[MATERIAL FOR THIS EXERCISE Boundary: Start]

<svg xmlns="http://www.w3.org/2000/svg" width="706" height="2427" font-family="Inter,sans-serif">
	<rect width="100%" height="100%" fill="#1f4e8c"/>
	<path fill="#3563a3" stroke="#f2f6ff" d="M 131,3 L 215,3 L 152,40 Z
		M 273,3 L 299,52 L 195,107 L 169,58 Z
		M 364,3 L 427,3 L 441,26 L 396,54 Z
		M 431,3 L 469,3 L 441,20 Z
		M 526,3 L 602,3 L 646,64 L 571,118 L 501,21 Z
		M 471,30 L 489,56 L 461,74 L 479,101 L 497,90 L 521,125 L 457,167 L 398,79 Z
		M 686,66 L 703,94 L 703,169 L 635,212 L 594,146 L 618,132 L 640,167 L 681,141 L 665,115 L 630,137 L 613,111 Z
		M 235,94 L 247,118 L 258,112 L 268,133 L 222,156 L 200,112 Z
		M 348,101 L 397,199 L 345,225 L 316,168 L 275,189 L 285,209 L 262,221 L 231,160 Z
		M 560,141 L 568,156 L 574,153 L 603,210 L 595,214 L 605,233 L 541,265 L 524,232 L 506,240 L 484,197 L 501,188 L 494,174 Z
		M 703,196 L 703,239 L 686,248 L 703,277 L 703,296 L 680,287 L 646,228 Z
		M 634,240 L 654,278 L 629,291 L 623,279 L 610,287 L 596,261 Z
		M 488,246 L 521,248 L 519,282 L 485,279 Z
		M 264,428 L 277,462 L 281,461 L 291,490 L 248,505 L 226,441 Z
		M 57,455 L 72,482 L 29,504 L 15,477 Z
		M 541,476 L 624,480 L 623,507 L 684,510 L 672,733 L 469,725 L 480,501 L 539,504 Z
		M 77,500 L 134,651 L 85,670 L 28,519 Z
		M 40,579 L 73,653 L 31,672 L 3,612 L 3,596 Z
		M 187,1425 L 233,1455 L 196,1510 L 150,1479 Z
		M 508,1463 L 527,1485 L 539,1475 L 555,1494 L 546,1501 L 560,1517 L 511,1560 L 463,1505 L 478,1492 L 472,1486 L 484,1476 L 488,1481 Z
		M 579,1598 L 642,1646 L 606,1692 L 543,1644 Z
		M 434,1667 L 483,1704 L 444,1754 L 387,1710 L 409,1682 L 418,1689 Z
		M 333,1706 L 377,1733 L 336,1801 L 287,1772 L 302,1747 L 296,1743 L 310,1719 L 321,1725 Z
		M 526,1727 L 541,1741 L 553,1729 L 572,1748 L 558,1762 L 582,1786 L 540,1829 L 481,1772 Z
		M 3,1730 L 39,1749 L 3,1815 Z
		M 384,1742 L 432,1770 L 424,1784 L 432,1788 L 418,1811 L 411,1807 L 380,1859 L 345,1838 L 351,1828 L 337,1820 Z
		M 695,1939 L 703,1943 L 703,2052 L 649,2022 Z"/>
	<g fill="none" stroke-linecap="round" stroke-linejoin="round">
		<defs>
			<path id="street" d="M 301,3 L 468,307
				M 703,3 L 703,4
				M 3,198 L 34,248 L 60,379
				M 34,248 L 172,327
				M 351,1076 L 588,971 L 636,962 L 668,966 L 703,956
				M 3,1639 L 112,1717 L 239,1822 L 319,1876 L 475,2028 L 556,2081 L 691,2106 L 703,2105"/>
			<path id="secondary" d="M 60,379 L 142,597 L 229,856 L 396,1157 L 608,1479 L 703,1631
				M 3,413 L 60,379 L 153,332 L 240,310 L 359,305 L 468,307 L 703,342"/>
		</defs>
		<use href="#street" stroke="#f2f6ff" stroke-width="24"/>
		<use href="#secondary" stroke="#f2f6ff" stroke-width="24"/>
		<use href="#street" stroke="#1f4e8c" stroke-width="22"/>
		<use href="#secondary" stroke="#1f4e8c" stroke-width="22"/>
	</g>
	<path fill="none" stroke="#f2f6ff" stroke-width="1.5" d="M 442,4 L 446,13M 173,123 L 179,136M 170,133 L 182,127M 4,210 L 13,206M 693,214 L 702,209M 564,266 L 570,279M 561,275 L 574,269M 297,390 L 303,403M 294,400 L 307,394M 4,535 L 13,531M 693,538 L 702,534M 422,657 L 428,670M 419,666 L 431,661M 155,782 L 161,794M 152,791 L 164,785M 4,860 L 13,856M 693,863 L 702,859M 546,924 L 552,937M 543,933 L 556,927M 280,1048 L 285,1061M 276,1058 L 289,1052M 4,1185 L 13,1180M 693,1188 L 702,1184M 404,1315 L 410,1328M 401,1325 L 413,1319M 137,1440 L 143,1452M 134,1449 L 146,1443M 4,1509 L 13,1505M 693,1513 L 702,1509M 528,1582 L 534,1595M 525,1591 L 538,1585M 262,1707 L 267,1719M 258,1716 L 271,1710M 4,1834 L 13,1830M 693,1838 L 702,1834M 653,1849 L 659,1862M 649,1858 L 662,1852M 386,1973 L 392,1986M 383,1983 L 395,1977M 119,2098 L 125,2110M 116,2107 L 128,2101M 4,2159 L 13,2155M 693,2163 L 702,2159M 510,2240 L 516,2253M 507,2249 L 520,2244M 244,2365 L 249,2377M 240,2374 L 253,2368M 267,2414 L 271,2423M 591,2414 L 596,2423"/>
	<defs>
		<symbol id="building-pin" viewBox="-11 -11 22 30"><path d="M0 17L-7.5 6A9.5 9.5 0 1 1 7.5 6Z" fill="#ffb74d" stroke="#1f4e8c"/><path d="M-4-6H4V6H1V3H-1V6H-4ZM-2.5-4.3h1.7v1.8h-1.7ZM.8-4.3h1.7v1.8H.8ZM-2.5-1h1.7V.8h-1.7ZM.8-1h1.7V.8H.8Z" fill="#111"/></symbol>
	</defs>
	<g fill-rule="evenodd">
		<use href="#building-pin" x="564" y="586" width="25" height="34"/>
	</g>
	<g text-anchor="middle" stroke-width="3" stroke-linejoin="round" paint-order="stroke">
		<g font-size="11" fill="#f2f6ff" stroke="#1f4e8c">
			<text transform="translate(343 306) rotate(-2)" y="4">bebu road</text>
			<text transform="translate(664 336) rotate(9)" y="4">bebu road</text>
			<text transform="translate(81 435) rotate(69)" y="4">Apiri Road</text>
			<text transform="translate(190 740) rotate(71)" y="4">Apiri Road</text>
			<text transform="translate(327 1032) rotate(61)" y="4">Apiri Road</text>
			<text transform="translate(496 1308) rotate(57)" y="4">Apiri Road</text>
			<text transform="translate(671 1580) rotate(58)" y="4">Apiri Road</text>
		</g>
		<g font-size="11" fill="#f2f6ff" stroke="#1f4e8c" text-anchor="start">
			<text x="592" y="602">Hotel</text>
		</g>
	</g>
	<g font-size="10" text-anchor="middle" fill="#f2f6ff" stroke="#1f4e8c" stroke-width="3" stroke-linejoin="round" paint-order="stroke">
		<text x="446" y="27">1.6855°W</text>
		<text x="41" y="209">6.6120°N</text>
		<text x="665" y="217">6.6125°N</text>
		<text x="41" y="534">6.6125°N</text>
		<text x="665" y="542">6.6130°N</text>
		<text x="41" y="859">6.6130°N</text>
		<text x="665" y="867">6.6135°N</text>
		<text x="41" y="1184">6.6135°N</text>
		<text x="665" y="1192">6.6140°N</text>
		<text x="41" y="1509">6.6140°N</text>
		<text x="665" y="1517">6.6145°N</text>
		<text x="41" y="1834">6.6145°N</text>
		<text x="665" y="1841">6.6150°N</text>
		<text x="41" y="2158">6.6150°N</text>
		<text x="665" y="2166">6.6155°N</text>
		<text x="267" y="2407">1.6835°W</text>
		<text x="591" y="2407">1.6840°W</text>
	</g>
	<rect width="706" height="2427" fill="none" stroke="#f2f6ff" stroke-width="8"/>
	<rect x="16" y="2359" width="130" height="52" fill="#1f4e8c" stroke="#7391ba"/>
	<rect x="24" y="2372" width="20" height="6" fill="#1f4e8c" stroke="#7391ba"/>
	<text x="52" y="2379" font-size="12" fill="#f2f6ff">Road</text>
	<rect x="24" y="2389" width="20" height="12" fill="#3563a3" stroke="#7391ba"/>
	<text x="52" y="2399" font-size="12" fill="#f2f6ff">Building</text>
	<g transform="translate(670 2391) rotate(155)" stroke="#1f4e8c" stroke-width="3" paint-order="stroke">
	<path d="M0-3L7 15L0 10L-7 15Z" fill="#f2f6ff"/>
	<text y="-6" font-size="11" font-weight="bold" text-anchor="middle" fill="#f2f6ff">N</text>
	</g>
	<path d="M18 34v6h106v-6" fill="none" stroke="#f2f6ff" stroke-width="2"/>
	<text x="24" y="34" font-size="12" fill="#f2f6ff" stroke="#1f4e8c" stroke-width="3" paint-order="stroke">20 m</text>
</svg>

[MATERIAL FOR THIS EXERCISE Boundary: End]
[MATERIAL FOR THIS EXERCISE Boundary: Start]

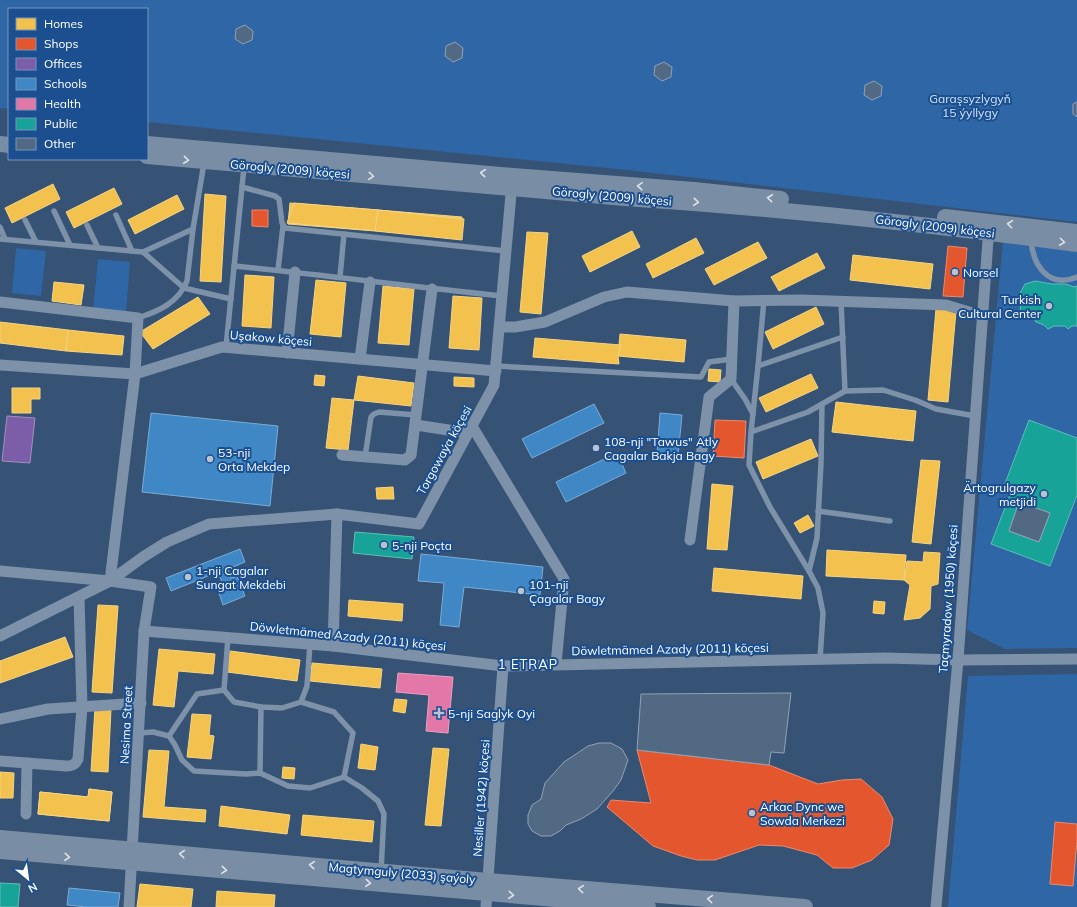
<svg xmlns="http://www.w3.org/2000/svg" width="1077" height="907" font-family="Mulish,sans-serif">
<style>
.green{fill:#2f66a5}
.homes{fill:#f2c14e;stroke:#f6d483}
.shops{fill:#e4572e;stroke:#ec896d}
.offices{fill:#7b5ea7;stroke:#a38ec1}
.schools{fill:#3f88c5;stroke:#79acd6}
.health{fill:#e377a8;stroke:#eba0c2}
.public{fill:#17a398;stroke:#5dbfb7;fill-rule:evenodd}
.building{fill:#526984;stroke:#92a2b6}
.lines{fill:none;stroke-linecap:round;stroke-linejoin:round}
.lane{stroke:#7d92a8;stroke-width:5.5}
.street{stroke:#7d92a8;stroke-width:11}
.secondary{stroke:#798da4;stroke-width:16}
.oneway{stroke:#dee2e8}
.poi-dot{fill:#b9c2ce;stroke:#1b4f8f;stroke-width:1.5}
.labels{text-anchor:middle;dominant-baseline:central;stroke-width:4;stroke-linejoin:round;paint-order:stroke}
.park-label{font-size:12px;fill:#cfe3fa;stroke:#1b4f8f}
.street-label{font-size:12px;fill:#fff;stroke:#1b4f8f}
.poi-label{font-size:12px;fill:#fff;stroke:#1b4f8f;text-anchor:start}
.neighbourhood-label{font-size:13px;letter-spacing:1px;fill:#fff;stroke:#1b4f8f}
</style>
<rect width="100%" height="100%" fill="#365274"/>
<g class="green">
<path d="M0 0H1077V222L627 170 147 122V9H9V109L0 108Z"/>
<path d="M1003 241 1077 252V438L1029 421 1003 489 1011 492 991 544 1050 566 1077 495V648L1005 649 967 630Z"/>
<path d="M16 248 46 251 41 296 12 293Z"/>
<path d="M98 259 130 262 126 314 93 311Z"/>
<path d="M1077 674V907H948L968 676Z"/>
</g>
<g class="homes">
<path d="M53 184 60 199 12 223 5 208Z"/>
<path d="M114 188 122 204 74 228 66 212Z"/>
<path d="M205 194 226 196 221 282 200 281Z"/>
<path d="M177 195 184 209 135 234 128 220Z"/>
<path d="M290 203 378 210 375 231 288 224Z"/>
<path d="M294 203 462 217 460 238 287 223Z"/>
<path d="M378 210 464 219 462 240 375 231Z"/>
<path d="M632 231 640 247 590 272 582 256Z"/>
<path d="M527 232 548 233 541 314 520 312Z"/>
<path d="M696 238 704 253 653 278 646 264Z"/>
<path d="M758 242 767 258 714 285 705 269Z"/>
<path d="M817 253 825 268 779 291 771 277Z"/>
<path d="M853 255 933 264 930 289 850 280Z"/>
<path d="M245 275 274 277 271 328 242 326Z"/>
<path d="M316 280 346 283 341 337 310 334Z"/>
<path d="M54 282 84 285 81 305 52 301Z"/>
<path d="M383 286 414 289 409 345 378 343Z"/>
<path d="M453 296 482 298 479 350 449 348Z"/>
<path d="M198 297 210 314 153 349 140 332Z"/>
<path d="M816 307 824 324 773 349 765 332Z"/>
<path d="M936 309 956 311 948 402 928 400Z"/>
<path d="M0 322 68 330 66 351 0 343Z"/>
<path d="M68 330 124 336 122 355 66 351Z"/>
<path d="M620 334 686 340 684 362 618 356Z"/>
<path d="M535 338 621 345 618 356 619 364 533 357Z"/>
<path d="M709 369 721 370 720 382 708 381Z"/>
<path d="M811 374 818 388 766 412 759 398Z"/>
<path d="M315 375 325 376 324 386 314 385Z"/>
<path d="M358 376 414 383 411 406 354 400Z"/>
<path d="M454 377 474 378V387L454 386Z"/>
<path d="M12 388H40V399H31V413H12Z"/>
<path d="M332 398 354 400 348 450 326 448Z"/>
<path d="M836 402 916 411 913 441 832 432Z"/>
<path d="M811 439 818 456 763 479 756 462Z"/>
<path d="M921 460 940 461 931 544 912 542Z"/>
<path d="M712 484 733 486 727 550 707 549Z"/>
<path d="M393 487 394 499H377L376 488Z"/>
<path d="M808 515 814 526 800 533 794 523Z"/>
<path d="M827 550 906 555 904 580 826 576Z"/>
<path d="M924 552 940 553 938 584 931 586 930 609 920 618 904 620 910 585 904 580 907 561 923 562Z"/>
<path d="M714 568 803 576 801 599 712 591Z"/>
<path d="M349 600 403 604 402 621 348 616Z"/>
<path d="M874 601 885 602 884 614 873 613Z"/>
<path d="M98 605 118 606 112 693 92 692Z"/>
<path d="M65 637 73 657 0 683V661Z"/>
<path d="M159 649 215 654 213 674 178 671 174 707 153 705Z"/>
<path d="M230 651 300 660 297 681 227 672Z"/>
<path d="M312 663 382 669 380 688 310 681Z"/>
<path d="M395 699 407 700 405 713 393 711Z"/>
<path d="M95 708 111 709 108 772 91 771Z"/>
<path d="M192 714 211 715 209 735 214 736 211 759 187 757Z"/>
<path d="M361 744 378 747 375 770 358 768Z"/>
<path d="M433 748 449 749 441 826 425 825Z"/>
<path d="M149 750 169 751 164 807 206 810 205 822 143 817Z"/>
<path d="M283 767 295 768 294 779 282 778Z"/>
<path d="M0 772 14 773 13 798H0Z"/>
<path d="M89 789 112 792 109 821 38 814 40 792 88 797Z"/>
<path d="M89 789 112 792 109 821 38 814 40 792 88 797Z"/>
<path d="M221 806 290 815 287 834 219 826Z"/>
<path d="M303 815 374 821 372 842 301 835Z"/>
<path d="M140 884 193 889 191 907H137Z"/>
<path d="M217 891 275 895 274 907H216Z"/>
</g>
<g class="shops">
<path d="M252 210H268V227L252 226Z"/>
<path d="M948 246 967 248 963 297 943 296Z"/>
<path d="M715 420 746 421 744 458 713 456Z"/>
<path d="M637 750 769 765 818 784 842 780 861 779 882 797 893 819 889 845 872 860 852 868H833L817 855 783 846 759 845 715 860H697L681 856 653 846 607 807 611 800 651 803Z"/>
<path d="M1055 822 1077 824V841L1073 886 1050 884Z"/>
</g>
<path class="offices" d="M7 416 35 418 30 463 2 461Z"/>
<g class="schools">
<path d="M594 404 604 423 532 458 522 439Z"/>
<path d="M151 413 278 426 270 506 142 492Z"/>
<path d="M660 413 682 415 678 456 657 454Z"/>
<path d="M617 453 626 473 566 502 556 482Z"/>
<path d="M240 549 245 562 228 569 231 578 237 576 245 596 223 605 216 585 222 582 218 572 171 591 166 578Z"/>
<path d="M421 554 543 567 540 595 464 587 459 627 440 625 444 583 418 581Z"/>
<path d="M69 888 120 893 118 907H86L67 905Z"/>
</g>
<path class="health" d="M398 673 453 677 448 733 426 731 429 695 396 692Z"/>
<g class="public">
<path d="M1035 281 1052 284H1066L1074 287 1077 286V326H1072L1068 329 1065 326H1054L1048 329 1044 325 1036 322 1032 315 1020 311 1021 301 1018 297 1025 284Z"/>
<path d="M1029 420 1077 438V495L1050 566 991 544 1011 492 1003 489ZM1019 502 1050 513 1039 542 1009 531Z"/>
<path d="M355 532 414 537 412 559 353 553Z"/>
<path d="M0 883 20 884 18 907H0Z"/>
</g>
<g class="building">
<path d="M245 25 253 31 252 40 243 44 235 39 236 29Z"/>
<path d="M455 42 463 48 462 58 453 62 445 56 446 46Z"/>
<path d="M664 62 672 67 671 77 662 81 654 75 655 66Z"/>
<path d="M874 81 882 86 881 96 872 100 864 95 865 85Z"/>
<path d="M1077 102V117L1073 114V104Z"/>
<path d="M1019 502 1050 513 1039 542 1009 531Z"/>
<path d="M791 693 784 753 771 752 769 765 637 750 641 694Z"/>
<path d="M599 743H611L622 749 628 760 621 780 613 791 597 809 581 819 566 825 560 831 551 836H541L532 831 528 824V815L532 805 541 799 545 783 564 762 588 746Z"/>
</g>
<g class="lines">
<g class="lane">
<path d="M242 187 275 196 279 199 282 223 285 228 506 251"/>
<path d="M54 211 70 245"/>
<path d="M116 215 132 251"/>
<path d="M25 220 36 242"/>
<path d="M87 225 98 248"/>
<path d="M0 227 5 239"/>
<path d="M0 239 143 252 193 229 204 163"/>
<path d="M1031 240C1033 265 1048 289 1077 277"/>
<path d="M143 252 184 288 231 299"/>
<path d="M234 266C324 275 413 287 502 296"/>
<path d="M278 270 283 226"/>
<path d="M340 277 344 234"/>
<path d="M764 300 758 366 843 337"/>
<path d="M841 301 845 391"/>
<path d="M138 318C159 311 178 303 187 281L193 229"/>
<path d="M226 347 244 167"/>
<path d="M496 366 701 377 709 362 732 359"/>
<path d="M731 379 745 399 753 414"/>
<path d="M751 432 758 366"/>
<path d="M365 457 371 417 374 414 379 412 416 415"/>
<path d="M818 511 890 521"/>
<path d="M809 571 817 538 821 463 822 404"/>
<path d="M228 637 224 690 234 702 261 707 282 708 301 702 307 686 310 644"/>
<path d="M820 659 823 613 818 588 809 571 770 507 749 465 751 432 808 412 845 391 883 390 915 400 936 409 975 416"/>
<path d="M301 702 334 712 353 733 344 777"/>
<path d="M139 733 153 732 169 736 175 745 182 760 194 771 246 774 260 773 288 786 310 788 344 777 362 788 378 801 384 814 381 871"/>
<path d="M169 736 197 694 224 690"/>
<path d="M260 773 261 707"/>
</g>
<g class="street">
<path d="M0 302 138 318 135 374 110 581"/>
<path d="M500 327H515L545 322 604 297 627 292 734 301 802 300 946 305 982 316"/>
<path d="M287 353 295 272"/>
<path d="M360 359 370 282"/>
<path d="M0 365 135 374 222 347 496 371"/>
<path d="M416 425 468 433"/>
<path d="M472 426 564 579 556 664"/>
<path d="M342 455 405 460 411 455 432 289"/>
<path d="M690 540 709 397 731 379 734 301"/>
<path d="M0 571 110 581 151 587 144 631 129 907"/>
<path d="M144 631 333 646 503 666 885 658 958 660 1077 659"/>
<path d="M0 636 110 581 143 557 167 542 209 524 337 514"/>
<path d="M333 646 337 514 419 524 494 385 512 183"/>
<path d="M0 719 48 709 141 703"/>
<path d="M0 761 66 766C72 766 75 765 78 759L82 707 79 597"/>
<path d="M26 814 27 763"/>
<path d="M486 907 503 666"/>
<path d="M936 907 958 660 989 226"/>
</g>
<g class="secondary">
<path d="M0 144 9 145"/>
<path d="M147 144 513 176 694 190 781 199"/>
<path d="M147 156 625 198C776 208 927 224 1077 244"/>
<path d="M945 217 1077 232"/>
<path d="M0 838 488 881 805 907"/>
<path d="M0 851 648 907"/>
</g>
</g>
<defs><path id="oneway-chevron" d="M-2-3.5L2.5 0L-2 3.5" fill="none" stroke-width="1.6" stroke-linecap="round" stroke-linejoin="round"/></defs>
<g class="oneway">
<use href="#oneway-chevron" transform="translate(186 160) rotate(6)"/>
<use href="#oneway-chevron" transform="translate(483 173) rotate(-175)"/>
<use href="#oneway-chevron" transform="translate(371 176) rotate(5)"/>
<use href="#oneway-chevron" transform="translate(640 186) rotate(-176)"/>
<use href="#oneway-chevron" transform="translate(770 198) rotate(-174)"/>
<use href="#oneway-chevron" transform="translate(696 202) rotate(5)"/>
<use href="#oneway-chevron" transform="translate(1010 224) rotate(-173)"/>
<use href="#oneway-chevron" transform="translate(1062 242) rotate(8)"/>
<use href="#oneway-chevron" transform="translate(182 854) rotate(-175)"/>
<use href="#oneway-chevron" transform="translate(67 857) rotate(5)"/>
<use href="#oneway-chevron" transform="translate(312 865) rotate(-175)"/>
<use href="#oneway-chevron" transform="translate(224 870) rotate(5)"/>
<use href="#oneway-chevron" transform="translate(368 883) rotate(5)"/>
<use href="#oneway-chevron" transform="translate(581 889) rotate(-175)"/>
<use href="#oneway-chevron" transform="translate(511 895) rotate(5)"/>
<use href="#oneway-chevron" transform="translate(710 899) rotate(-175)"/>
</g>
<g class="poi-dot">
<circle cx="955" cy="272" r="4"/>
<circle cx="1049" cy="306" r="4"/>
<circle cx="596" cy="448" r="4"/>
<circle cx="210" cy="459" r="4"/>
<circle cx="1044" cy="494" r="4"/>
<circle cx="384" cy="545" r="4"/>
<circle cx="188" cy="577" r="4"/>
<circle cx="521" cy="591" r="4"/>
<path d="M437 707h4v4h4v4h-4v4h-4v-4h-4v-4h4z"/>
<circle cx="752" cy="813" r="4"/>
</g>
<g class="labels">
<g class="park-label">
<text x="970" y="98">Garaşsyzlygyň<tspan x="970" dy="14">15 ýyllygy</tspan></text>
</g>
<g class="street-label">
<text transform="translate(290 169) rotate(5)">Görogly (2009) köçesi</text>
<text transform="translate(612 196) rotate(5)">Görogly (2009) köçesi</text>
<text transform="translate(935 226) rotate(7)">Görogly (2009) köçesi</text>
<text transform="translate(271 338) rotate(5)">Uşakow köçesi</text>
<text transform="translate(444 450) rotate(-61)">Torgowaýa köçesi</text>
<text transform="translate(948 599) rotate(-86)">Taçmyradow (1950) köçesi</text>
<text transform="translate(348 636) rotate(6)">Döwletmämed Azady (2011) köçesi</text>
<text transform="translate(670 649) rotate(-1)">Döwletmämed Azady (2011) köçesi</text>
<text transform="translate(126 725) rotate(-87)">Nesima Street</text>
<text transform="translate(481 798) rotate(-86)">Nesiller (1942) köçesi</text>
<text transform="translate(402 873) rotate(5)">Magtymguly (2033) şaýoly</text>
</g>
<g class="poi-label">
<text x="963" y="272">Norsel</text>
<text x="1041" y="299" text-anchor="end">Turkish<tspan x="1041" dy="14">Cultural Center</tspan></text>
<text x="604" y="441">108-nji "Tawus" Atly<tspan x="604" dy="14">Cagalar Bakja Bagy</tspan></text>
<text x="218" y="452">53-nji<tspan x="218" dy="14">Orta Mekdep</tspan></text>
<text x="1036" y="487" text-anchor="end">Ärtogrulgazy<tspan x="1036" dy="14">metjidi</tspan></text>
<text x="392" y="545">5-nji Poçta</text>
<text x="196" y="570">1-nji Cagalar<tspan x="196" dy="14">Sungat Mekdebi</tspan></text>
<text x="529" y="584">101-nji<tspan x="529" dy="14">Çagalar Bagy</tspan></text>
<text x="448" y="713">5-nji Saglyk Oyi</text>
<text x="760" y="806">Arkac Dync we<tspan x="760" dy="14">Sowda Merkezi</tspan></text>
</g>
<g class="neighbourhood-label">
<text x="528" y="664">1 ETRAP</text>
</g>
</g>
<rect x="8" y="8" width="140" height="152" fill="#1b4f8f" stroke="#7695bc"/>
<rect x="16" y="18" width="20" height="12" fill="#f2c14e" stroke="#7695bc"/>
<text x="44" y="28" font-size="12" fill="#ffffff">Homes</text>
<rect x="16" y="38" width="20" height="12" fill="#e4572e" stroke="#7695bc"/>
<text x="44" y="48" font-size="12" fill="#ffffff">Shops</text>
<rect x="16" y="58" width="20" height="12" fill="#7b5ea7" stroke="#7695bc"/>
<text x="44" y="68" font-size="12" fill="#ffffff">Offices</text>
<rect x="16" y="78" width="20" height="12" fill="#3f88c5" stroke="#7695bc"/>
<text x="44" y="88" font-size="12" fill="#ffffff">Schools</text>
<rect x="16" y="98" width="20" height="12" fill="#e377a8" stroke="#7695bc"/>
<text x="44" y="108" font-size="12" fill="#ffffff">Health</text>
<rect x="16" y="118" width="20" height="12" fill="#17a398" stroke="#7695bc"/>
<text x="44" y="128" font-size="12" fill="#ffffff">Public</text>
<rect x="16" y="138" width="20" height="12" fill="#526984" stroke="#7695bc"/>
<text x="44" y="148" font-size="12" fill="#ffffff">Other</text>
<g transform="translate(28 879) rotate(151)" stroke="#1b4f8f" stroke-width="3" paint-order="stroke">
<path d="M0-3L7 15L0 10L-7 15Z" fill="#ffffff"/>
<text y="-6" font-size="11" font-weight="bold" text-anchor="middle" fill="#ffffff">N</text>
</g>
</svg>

[MATERIAL FOR THIS EXERCISE Boundary: End]

PROBLEM DETAILS: Each line above that contains the word "labels" must be copied.

EXERCISE ANSWER:
.labels{text-anchor:middle;dominant-baseline:central;stroke-width:4;stroke-linejoin:round;paint-order:stroke}
<g class="labels">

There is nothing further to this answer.